Problem statement => Copy the data exactly. Images are to be left out.

Excerpts from a dataset =>
··········

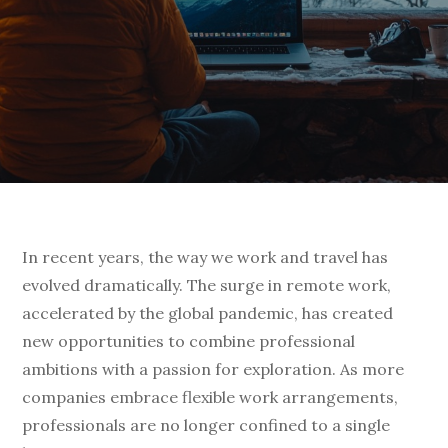
In recent years, the way we work and travel has
evolved dramatically. The surge in remote work,
accelerated by the global pandemic, has created
new opportunities to combine professional
ambitions with a passion for exploration. As more
companies embrace flexible work arrangements,
professionals are no longer confined to a single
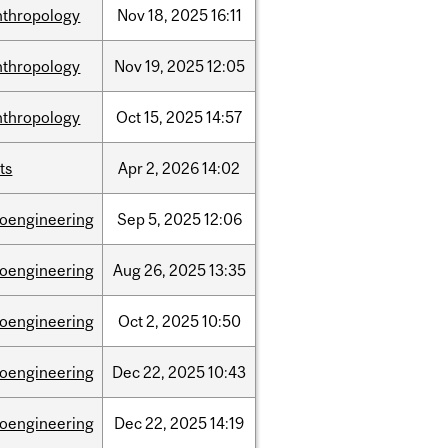
nthropology
Nov
18,
2025
16:11
nthropology
Nov
19,
2025
12:05
nthropology
Oct
15,
2025
14:57
ts
Apr
2,
2026
14:02
ioengineering
Sep
5,
2025
12:06
ioengineering
Aug
26,
2025
13:35
ioengineering
Oct
2,
2025
10:50
ioengineering
Dec
22,
2025
10:43
ioengineering
Dec
22,
2025
14:19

··········

Worked solution =>
In recent years, the way we work and travel has
evolved dramatically. The surge in remote work,
accelerated by the global pandemic, has created
new opportunities to combine professional
ambitions with a passion for exploration. As more
companies embrace flexible work arrangements,
professionals are no longer confined to a single
nthropology
Nov
18,
2025
16:11
nthropology
Nov
19,
2025
12:05
nthropology
Oct
15,
2025
14:57
ts
Apr
2,
2026
14:02
ioengineering
Sep
5,
2025
12:06
ioengineering
Aug
26,
2025
13:35
ioengineering
Oct
2,
2025
10:50
ioengineering
Dec
22,
2025
10:43
ioengineering
Dec
22,
2025
14:19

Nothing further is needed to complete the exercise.